I am using the Biomod2 package to run a series of species distribution models in R. One of the modelling techniques I am using is a classification tree analysis (CTA) which uses the rpart package.
The response in these models are presence/absence of a plant species and the predictor variables are contained in a rasterStack. Most of the variables in the rasterStack are continuous numeric variables with the exception of one land cover variables, geology, which is a factor. I stacked each individual rasterLayer and after, used as.factor() to convert the geology layer to a factor.

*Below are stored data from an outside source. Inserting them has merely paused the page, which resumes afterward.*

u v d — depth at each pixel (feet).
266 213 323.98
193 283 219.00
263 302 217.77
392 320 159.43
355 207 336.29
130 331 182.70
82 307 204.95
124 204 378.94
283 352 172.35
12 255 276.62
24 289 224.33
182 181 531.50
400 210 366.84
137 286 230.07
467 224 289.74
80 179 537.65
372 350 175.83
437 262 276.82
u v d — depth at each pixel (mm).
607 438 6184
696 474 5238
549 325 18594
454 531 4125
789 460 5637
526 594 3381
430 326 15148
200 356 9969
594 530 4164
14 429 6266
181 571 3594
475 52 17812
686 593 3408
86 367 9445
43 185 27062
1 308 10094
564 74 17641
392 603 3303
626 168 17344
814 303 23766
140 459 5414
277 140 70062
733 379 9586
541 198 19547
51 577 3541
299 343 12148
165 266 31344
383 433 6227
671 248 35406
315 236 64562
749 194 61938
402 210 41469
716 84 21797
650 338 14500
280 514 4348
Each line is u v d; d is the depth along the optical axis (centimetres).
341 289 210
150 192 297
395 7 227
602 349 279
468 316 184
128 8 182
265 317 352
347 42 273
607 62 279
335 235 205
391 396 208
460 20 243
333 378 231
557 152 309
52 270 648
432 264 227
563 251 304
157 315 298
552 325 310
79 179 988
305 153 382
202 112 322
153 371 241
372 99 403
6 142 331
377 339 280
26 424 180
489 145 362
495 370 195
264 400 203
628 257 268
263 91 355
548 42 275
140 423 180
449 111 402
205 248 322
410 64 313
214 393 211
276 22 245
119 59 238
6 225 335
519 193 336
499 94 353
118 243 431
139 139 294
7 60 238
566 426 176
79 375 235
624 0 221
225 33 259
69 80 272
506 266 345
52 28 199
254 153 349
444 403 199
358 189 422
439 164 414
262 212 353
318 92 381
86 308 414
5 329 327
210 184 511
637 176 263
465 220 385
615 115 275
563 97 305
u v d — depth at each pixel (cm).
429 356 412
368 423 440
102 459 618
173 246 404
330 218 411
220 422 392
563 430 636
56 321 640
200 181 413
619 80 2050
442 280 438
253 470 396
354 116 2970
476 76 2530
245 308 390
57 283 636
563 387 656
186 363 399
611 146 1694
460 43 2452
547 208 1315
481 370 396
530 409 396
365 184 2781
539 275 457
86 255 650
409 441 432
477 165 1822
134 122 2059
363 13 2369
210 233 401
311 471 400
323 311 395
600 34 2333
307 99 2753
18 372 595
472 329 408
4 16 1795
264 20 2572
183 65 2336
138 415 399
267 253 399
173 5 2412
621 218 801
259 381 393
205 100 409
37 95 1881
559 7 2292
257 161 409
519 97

I am running into an error message when trying to predict from the CTA. The CTA model was built with a data frame in which "geology" is a factor (see below) and used the raster predict function on a rasterStack ("geology" is a factor, see below). However, running the predict function, I get an error saying I supplied a numeric instead of a factor. I have checked all possible points to see if somehow "geology" get converted back to numeric but it seems to be a factor (as it should) everywhere I look.
EDIT: Changed data to make reproduceable.
library(raster)
library(rpart)
set.seed(123)
# Create sample rasterStack
data.rast <- stack(system.file("external/rlogo.grd", package = "raster"))
# Create one layer as a factor
data.rast$geology <- as.factor(sampleInt(7, length(data.rast$red), replace = TRUE))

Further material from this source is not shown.